* **TEXTAUSZUG**
────────────────
10. Oktober 2024 nmz – HörBar – unabhängig / unbestechlich / phonokritisch

Jan Ladislav Dussek

Jan Ladislav Dussek
Jan Ladislav Dussek

«Jene Musik, die wir die klassische zu nennen gewohnt sind, habe ich als Kind kennengelernt durch Vierhändigspielen.» So notierte es Theodor W. Adorno im Jahre 1933 in seinem Essay Vierhändig, noch einmal. Tatsächlich lebten viele Opern, Sinfonien und auch Streichquartette im bürgerlichen Salon oder in der Guten Stube auch noch nach der Erfindung der mechanischen Reproduzierbarkeit von Musik in solchen Bearbeitungen fort, die mit 20 Fingern zum Klingen gebracht werden konnten – zur Vorbereitung eines Konzertbesuchs oder auch nur, um an den großen Ideen allerorten teilzuhaben. Heute jedoch steht es um die vierhändige Klavierliteratur, auch um die originale, auffällig schlecht: Vor allem Schubert (Fantasie f-Moll, Grand Duo, Märsche…) ist noch zu hören, auch etwas Mozart, vieles andere ist hingegen nahezu vollständig vergessen.
────────────────
* **ERFASSTE DATEN**

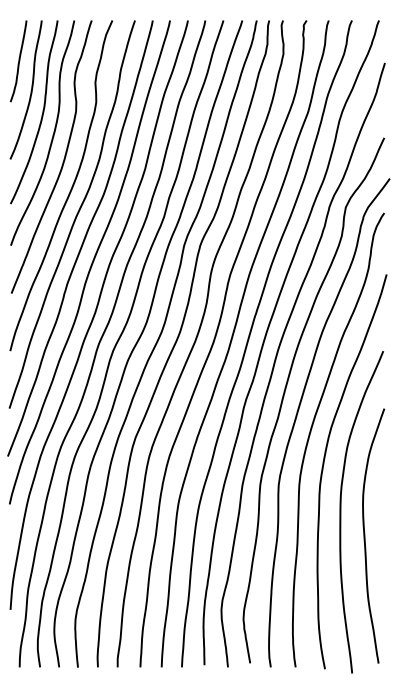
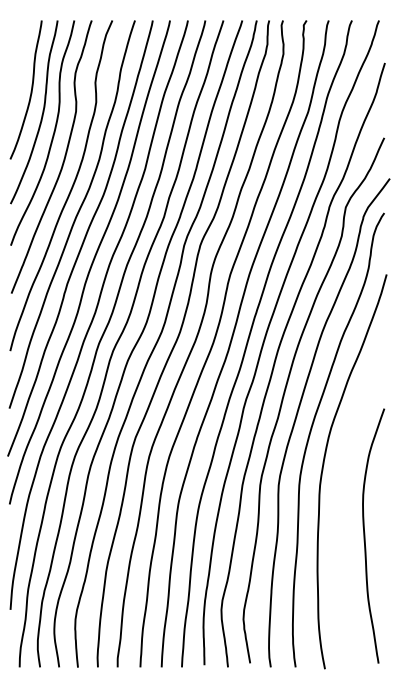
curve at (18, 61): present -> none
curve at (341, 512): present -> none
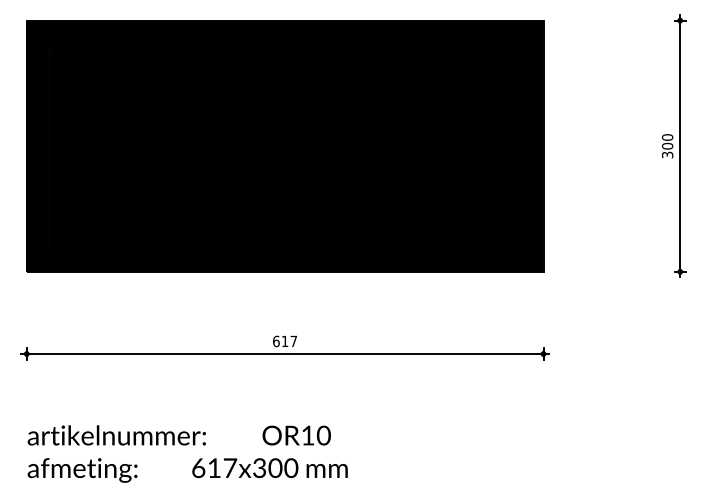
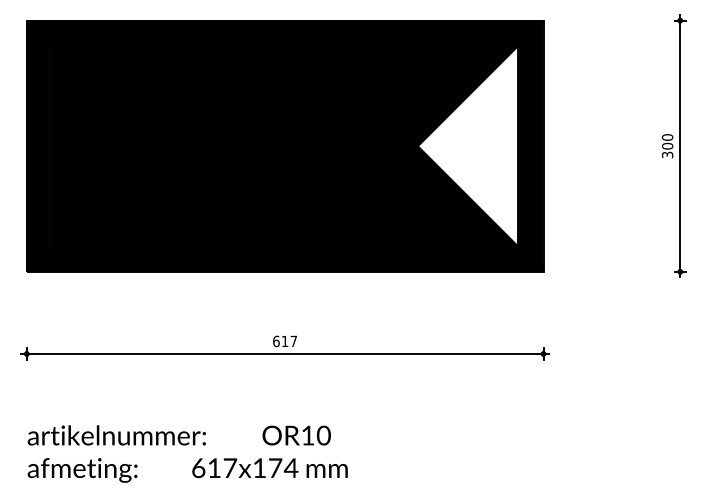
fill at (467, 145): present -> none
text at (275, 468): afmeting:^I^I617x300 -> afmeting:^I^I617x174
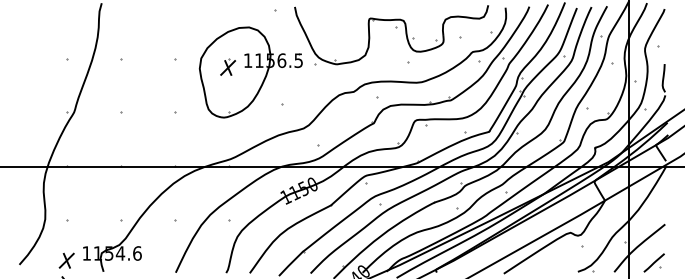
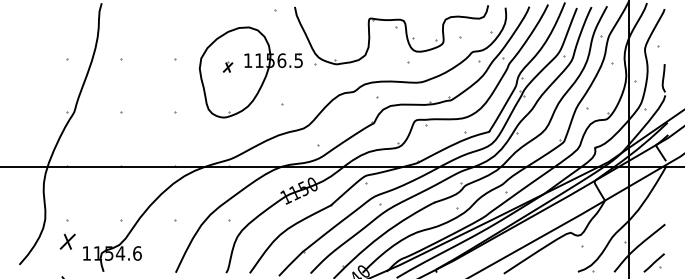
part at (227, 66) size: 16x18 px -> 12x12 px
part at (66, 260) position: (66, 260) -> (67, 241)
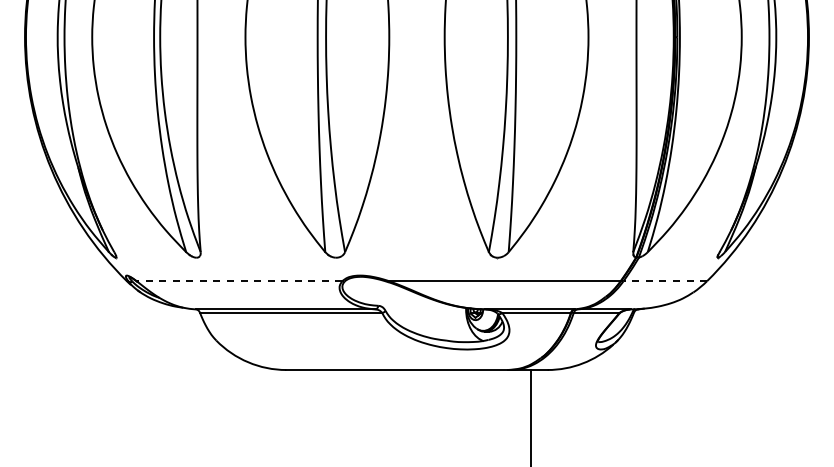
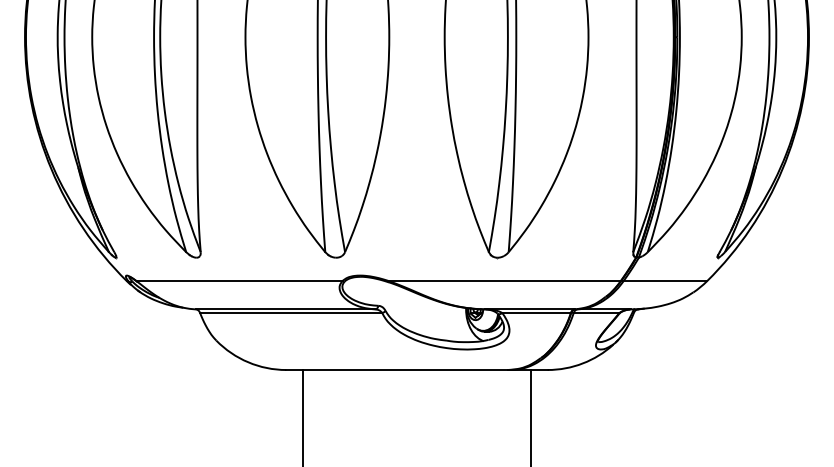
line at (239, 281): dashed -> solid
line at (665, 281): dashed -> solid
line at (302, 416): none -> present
────────────────
* **AUFGABEN**
1. Gib die Zeilen unter „Erfasste Daten“ erneut wieder und ersetze dabei überall „present“ durch „vorhanden“, ohne sonst etwas zu ändern. Lass die Bilder in deiner Antwort weg.
2. Führe den Textauszug über vierhändige Klaviermusik im Anschluss an seinen letzten Satz fort.

* **LÖSUNGEN NACH AUFGABEN**
1.
curve at (18, 61): vorhanden -> none
curve at (341, 512): vorhanden -> none
fill at (467, 145): vorhanden -> none
text at (275, 468): afmeting:^I^I617x300 -> afmeting:^I^I617x174
part at (227, 66) size: 16x18 px -> 12x12 px
part at (66, 260) position: (66, 260) -> (67, 241)
line at (239, 281): dashed -> solid
line at (665, 281): dashed -> solid
line at (302, 416): none -> vorhanden

2.
In diesem Sinne bietet das vorliegende Album mit Musik von Jan Ladislav Dussek (1760–1812) reichlich Überraschungen – wie Dussek schon dem Namen nach überhaupt wohl nur wenigen bekannt sein dürfte. Der umtriebige, durch ganz Europa reisende Komponist und Virtuose hinterließ vor allem in London Spuren, später bei Prinz Louis Ferdinand von Preußen, schließlich in Paris. Die eingespielten Werke stammen entweder aus der Zeit um die Jahrhundertwende (op. 32 und op. 48), die drei Fugen op. 64 und drei Sonaten op. 67 werden auf ca. 1809 datiert. Schon die Fugen klingen nicht durchgehend «gelehrt» (und belegen dennoch herausragende satztechnische Kenntnis), mehr aber noch verblüffen die Sonaten mit ihrem geradezu romantischen Tonfall, der einen schon an Schubert erinnert (was aber auch ein historischer Trugschluss sein kann). Dussek gewinnt damit auch vierhändig wieder an Präsenz – zumal mit solch bezaubernden, sich auf die Eigenart der Musik einlassenden Interpretationen wie vom Duo Pleyel. Es macht auch seinem Namensgeber Ehre, hier auf einem Instrument aus der Pariser Werkstatt von 1848.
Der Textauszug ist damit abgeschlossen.